Are We Asking the Wrong Questions About DOMA and Proposition 8?
Filed under: Blog, Elder Law, Medi-Cal Benefits, Veteran's Benefits
The Supreme Court has heard arguments regarding the Federal Defense of Marriage Act (DOMA) and California’s Proposition 8, but people on both sides of the issue will have to await the decisions, due out in June. The cases focused on the level of scrutiny the laws ought to receive and the Constitutionality of the laws, both of which essentially define marriage to be between one man and one woman. As a practical matter, though, the problems presented in both cases have little to do with marriage and more to do with whether domestic partnerships, civil unions, and similar arrangements are honestly a functional equivalent to marriage.
Indeed, the DOMA case before the court was related to an estate tax benefit enjoyed by married couples: the spousal exemption. In the case, a lesbian widow, who had a valid marriage in Canada, filed an estate tax return and owed tax. However, if the marriage was recognized, the tax would have been essentially deferred until her own death.
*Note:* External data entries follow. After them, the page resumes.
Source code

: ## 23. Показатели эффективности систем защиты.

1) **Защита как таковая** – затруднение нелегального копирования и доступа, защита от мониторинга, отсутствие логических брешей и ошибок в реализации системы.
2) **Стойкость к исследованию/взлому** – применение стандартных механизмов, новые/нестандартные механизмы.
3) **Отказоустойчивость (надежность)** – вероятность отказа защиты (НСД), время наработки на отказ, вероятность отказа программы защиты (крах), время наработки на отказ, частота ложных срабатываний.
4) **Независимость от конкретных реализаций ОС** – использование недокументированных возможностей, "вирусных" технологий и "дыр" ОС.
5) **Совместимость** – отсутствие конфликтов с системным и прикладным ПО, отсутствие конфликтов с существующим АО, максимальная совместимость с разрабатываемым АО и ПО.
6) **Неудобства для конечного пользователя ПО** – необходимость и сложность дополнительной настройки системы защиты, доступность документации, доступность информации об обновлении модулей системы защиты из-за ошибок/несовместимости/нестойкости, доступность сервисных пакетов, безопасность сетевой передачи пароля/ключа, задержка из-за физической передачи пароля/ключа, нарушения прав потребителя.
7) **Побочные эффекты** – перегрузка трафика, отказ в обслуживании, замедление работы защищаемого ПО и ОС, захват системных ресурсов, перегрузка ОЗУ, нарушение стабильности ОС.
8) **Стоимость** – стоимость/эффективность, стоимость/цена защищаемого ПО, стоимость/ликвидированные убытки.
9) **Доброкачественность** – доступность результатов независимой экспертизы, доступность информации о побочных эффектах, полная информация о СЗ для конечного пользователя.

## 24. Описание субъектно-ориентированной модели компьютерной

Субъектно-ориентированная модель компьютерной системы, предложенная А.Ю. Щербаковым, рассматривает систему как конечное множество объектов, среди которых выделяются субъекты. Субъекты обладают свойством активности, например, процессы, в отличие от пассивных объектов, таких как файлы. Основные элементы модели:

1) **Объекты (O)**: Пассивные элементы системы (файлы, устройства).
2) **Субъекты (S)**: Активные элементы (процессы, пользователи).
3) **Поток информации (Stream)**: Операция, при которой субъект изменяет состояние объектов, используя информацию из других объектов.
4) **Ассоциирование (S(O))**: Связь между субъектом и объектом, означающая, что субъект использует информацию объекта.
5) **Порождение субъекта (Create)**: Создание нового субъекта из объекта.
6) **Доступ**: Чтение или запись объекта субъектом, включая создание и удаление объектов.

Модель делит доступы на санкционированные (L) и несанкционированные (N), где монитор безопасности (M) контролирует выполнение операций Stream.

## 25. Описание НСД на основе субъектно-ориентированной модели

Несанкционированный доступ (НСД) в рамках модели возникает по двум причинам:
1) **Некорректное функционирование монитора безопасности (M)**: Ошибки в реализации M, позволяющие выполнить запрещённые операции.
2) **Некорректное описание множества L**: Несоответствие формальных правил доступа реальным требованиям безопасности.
A similar issue will arise in the future with the new concept of “portability” in estate taxes. The tax was owed even though the couple resided in New York, where the marriage was recognized as valid, because the federal government defines marriage differently through DOMA. This definition applies to all federal programs and benefits including, but not limited to, many aspects of Medicaid (Medi-Cal in California), VA benefits, including VA Aid & Attendance Non-Service Connected Disability Pension, and Social Security.
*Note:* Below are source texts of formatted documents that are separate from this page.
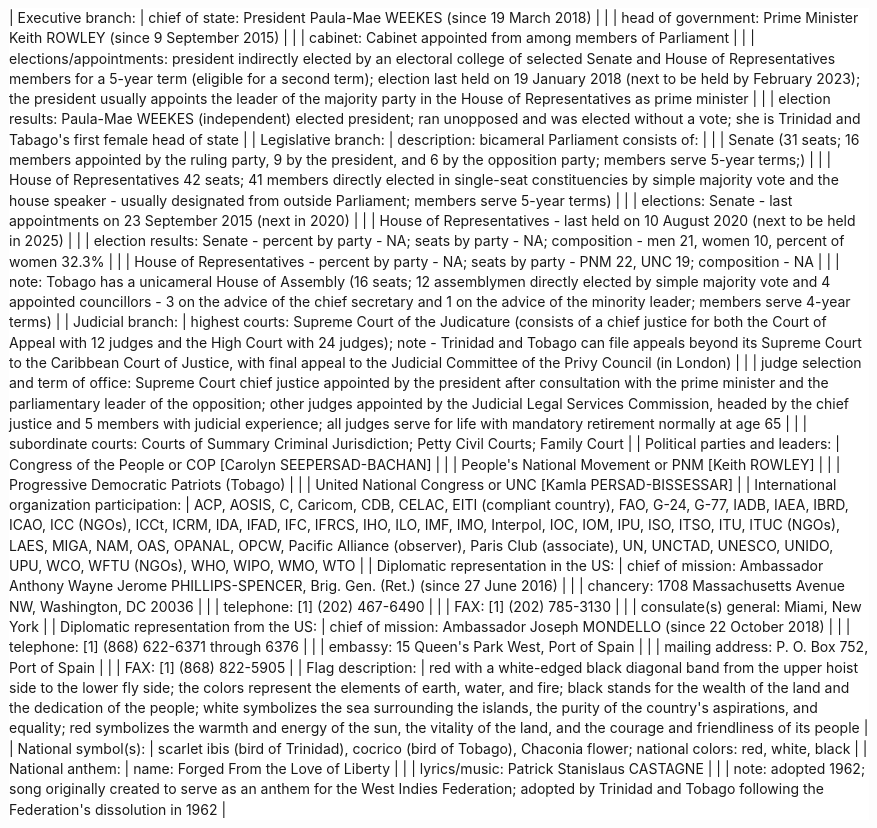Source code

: | Executive branch: | chief of state: President Paula-Mae WEEKES (since 19 March 2018) |
| | head of government: Prime Minister Keith ROWLEY (since 9 September 2015) |
| | cabinet: Cabinet appointed from among members of Parliament |
| | elections/appointments: president indirectly elected by an electoral college of selected Senate and House of Representatives members for a 5-year term (eligible for a second term); election last held on 19 January 2018 (next to be held by February 2023); the president usually appoints the leader of the majority party in the House of Representatives as prime minister |
| | election results: Paula-Mae WEEKES (independent) elected president; ran unopposed and was elected without a vote; she is Trinidad and Tabago's first female head of state |
| Legislative branch: | description: bicameral Parliament consists of: |
| | Senate (31 seats; 16 members appointed by the ruling party, 9 by the president, and 6 by the opposition party; members serve 5-year terms;) |
| | House of Representatives 42 seats; 41 members directly elected in single-seat constituencies by simple majority vote and the house speaker - usually designated from outside Parliament; members serve 5-year terms) |
| | elections: Senate - last appointments on 23 September 2015 (next in 2020) |
| | House of Representatives - last held on 10 August 2020 (next to be held in 2025) |
| | election results: Senate - percent by party - NA; seats by party - NA; composition - men 21, women 10, percent of women 32.3% |
| | House of Representatives - percent by party - NA; seats by party - PNM 22, UNC 19; composition - NA |
| | note: Tobago has a unicameral House of Assembly (16 seats; 12 assemblymen directly elected by simple majority vote and 4 appointed councillors - 3 on the advice of the chief secretary and 1 on the advice of the minority leader; members serve 4-year terms) |
| Judicial branch: | highest courts: Supreme Court of the Judicature (consists of a chief justice for both the Court of Appeal with 12 judges and the High Court with 24 judges); note - Trinidad and Tobago can file appeals beyond its Supreme Court to the Caribbean Court of Justice, with final appeal to the Judicial Committee of the Privy Council (in London) |
| | judge selection and term of office: Supreme Court chief justice appointed by the president after consultation with the prime minister and the parliamentary leader of the opposition; other judges appointed by the Judicial Legal Services Commission, headed by the chief justice and 5 members with judicial experience; all judges serve for life with mandatory retirement normally at age 65 |
| | subordinate courts: Courts of Summary Criminal Jurisdiction; Petty Civil Courts; Family Court |
| Political parties and leaders: | Congress of the People or COP [Carolyn SEEPERSAD-BACHAN] |
| | People's National Movement or PNM [Keith ROWLEY] |
| | Progressive Democratic Patriots (Tobago) |
| | United National Congress or UNC [Kamla PERSAD-BISSESSAR] |
| International organization participation: | ACP, AOSIS, C, Caricom, CDB, CELAC, EITI (compliant country), FAO, G-24, G-77, IADB, IAEA, IBRD, ICAO, ICC (NGOs), ICCt, ICRM, IDA, IFAD, IFC, IFRCS, IHO, ILO, IMF, IMO, Interpol, IOC, IOM, IPU, ISO, ITSO, ITU, ITUC (NGOs), LAES, MIGA, NAM, OAS, OPANAL, OPCW, Pacific Alliance (observer), Paris Club (associate), UN, UNCTAD, UNESCO, UNIDO, UPU, WCO, WFTU (NGOs), WHO, WIPO, WMO, WTO |
| Diplomatic representation in the US: | chief of mission: Ambassador Anthony Wayne Jerome PHILLIPS-SPENCER, Brig. Gen. (Ret.) (since 27 June 2016) |
| | chancery: 1708 Massachusetts Avenue NW, Washington, DC 20036 |
| | telephone: [1] (202) 467-6490 |
| | FAX: [1] (202) 785-3130 |
| | consulate(s) general: Miami, New York |
| Diplomatic representation from the US: | chief of mission: Ambassador Joseph MONDELLO (since 22 October 2018) |
| | telephone: [1] (868) 622-6371 through 6376 |
| | embassy: 15 Queen's Park West, Port of Spain |
| | mailing address: P. O. Box 752, Port of Spain |
| | FAX: [1] (868) 822-5905 |
| Flag description: | red with a white-edged black diagonal band from the upper hoist side to the lower fly side; the colors represent the elements of earth, water, and fire; black stands for the wealth of the land and the dedication of the people; white symbolizes the sea surrounding the islands, the purity of the country's aspirations, and equality; red symbolizes the warmth and energy of the sun, the vitality of the land, and the courage and friendliness of its people |
| National symbol(s): | scarlet ibis (bird of Trinidad), cocrico (bird of Tobago), Chaconia flower; national colors: red, white, black |
| National anthem: | name: Forged From the Love of Liberty |
| | lyrics/music: Patrick Stanislaus CASTAGNE |
| | note: adopted 1962; song originally created to serve as an anthem for the West Indies Federation; adopted by Trinidad and Tobago following the Federation's dissolution in 1962 |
In states that allow same sex marriages, the difference between heterosexual and homosexual couples’ access to benefits can be huge. For example, when planning to qualify for Medi-Cal long term care, which is subject to the federal law, a heterosexual couple may transfer assets from the ill spouse to the well spouse in order to fall below the assets requirements. Similarly, some of the ill spouse’s income may be “counted” for the well spouse so that it does not need to be paid toward care. However, if DOMA is upheld, in the homosexual married couples context, it may be much more difficult to engage in asset planning for Medi-Cal purposes property may be subject to gift tax and the Medi-Cal look-back period. The ill spouse’s income must be almost entirely paid toward care and may result in impoverishment of the well spouse. Although gay married couples and domestic partners in California are currently being treated the same as heterosexual couples, under California Proposition 8, the result would be different even if DOMA is unconstitutional, because Proposition 8 does not recognize a gay “marriage.”
The purpose of allowing these benefits to married couples is to evaluate and encourage the economic well being of both spouses. As increasing numbers of heterosexual couples cohabitate without marriage and same sex couples continue to face hurdles to the recognition of their relationships, perhaps the better question is what economic units ought to be protected. Is marriage the only arrangement where individuals may be expected to care for each other? Or, are there arguments for allowing the counting of assets and income, or transfer of assets and income, to people other than spouses? If so, which “economic units” should be considered and where does it end? Irrespective of the outcome of these Supreme Court cases, it is possible that we will see significant changes to certain federal programs as a result of the legislative process in coming years.